In Deutschland wurden die Grenzwerte für elektromagnetische Felder per Verordnung durch den Gesetzgeber und mit Zustimmung durch den Bundesrat festgelegt. Das Bundesumweltministerium stützt seine Entscheidungen auf die Empfehlungen verschiedener nationaler und internationaler unabhängiger wissenschaftlicher Institute. Es wird insbesondere von der Strahlenschutzkommission (SSK) in Fragen der Grenzwertfestlegung und des wissenschaftlichen Erkenntnisstandes beraten.

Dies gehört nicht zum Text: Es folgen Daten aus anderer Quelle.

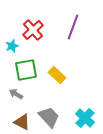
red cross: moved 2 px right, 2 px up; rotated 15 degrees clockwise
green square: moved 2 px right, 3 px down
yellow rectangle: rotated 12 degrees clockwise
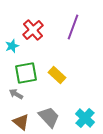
green square: moved 3 px down
brown triangle: moved 1 px left; rotated 12 degrees clockwise
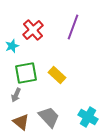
gray arrow: moved 1 px down; rotated 96 degrees counterclockwise
cyan cross: moved 3 px right, 1 px up; rotated 12 degrees counterclockwise
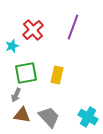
yellow rectangle: rotated 60 degrees clockwise
brown triangle: moved 1 px right, 7 px up; rotated 30 degrees counterclockwise
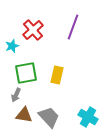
brown triangle: moved 2 px right
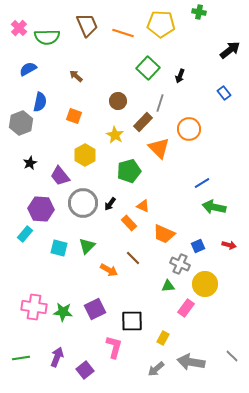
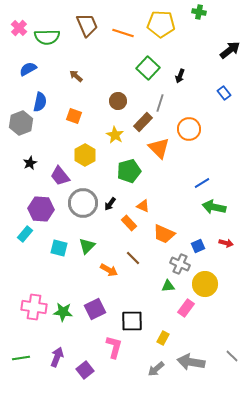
red arrow at (229, 245): moved 3 px left, 2 px up
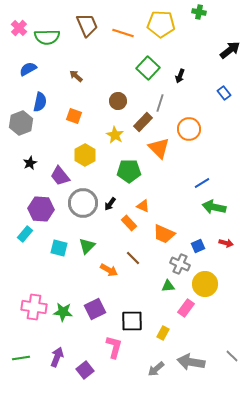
green pentagon at (129, 171): rotated 15 degrees clockwise
yellow rectangle at (163, 338): moved 5 px up
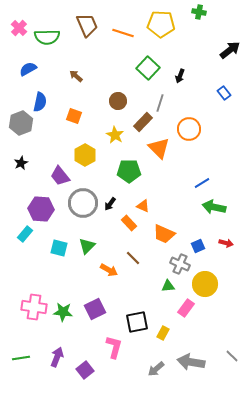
black star at (30, 163): moved 9 px left
black square at (132, 321): moved 5 px right, 1 px down; rotated 10 degrees counterclockwise
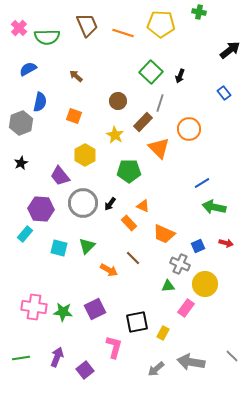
green square at (148, 68): moved 3 px right, 4 px down
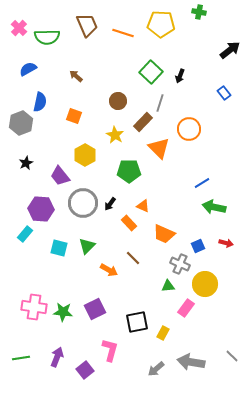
black star at (21, 163): moved 5 px right
pink L-shape at (114, 347): moved 4 px left, 3 px down
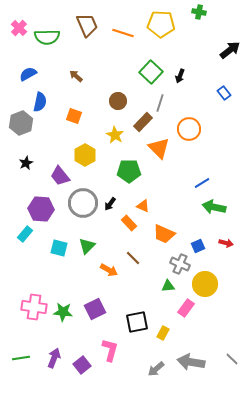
blue semicircle at (28, 69): moved 5 px down
gray line at (232, 356): moved 3 px down
purple arrow at (57, 357): moved 3 px left, 1 px down
purple square at (85, 370): moved 3 px left, 5 px up
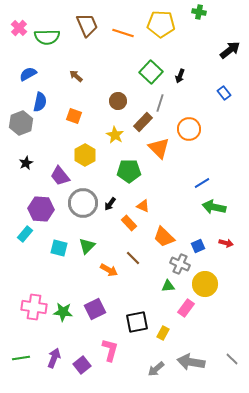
orange trapezoid at (164, 234): moved 3 px down; rotated 20 degrees clockwise
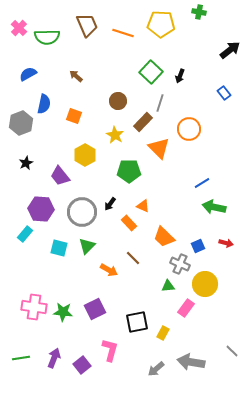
blue semicircle at (40, 102): moved 4 px right, 2 px down
gray circle at (83, 203): moved 1 px left, 9 px down
gray line at (232, 359): moved 8 px up
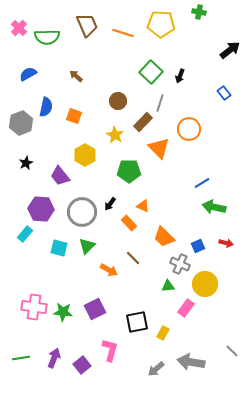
blue semicircle at (44, 104): moved 2 px right, 3 px down
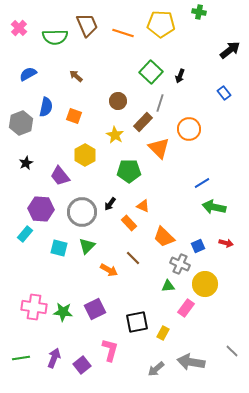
green semicircle at (47, 37): moved 8 px right
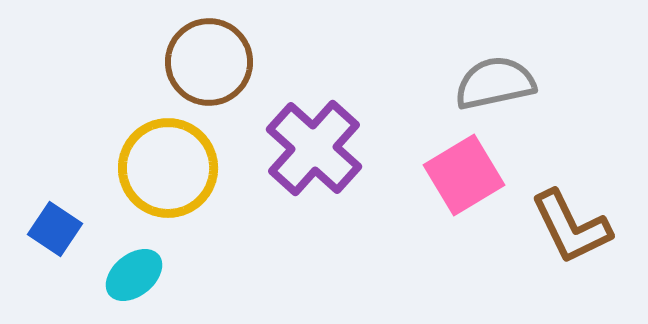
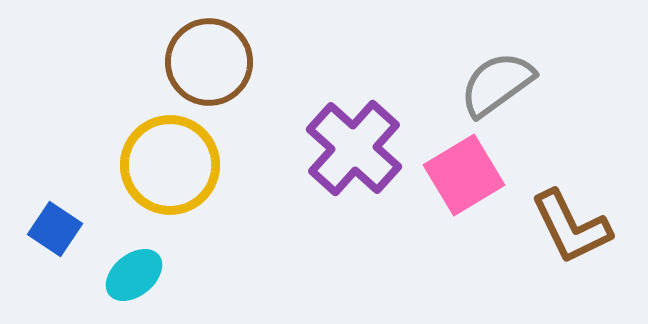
gray semicircle: moved 2 px right, 1 px down; rotated 24 degrees counterclockwise
purple cross: moved 40 px right
yellow circle: moved 2 px right, 3 px up
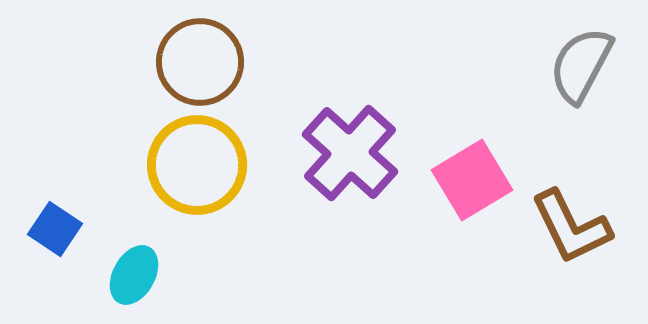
brown circle: moved 9 px left
gray semicircle: moved 84 px right, 19 px up; rotated 26 degrees counterclockwise
purple cross: moved 4 px left, 5 px down
yellow circle: moved 27 px right
pink square: moved 8 px right, 5 px down
cyan ellipse: rotated 22 degrees counterclockwise
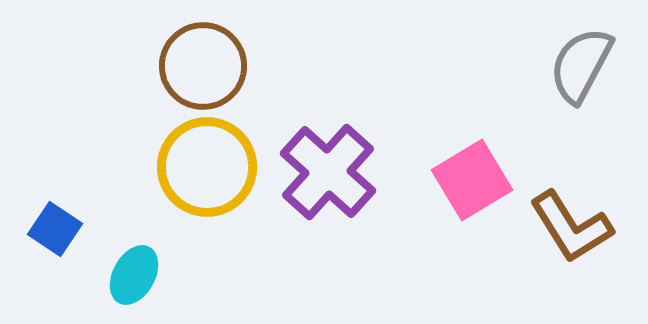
brown circle: moved 3 px right, 4 px down
purple cross: moved 22 px left, 19 px down
yellow circle: moved 10 px right, 2 px down
brown L-shape: rotated 6 degrees counterclockwise
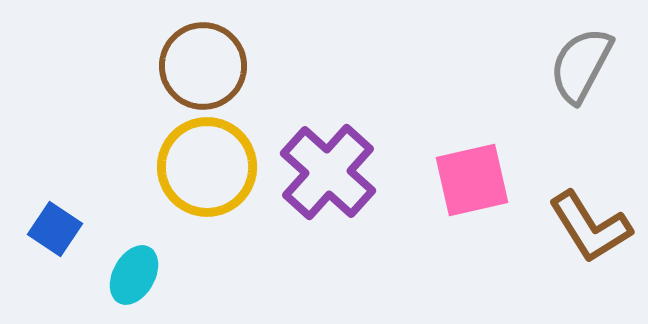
pink square: rotated 18 degrees clockwise
brown L-shape: moved 19 px right
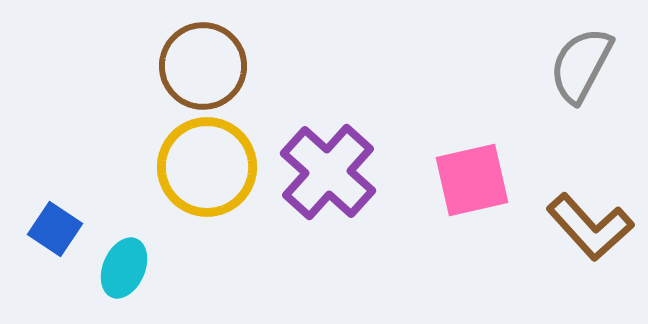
brown L-shape: rotated 10 degrees counterclockwise
cyan ellipse: moved 10 px left, 7 px up; rotated 6 degrees counterclockwise
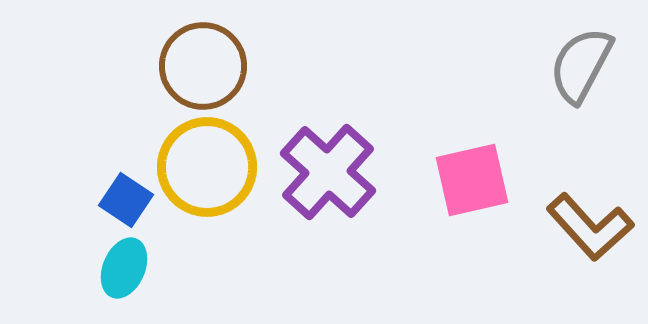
blue square: moved 71 px right, 29 px up
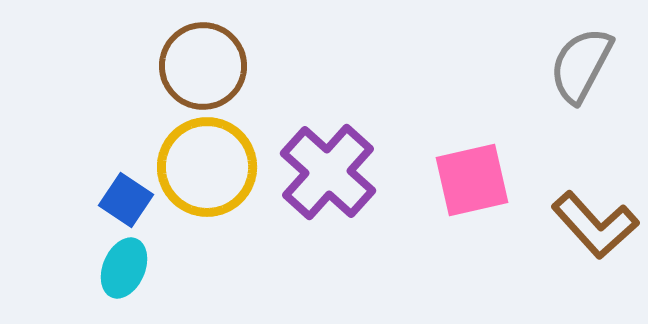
brown L-shape: moved 5 px right, 2 px up
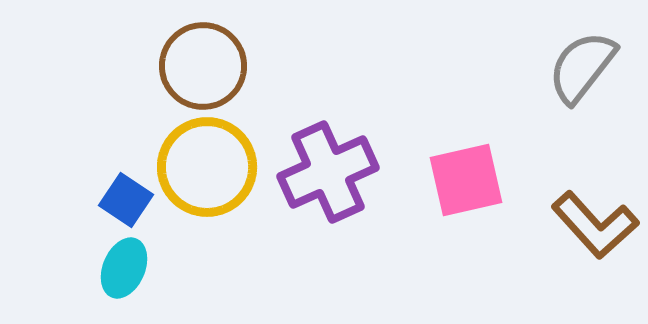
gray semicircle: moved 1 px right, 2 px down; rotated 10 degrees clockwise
purple cross: rotated 24 degrees clockwise
pink square: moved 6 px left
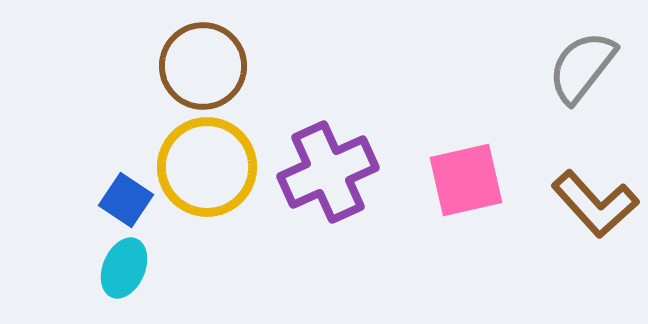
brown L-shape: moved 21 px up
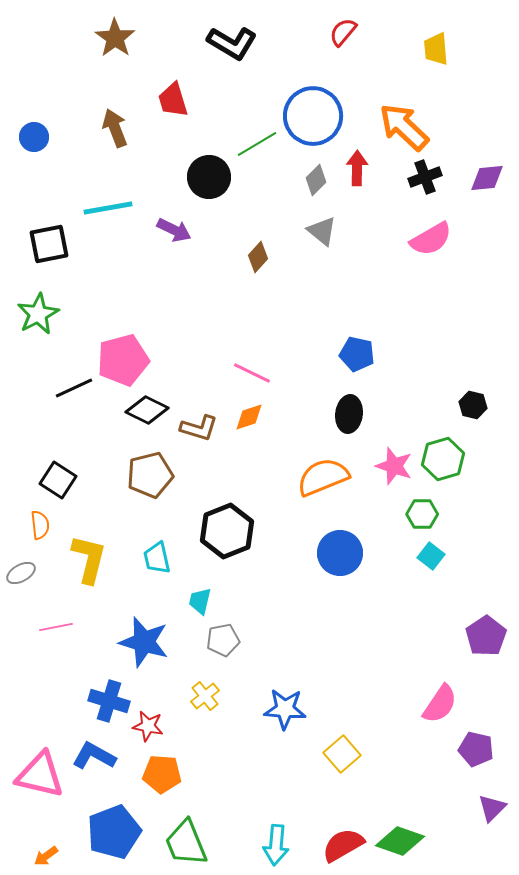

Auf internationaler Ebene bearbeitet die Internationale Kommission zum Schutz vor nichtionisierenden Strahlen (ICNIRP) als unabhängige Nichtregierungsorganisation die wissenschaftlichen Aspekte der Wirkungen elektromagnetischer Felder.
Ebenso wie die SSK zu dem Ergebnis gekommen ist, dass die Grenzwertempfehlungen der ICNIRP den Personenschutz umfassend gewährleisten, befürworten auch nationale Kommissionen anderer Länder aufgrund eigener Bewertungen die Grenzwertempfehlungen der ICNIRP.
Im Übrigen hat sich Deutschland - wie die meisten europäischen Länder - der EU-Ratsempfehlung von 1999 angeschlossen, die ebenfalls die Grenzwertempfehlungen der ICNIRP aufgenommen hat. Die in Deutschland festgelegten Grenzwerte können sich also auf einen breiten internationalen Konsens stützen.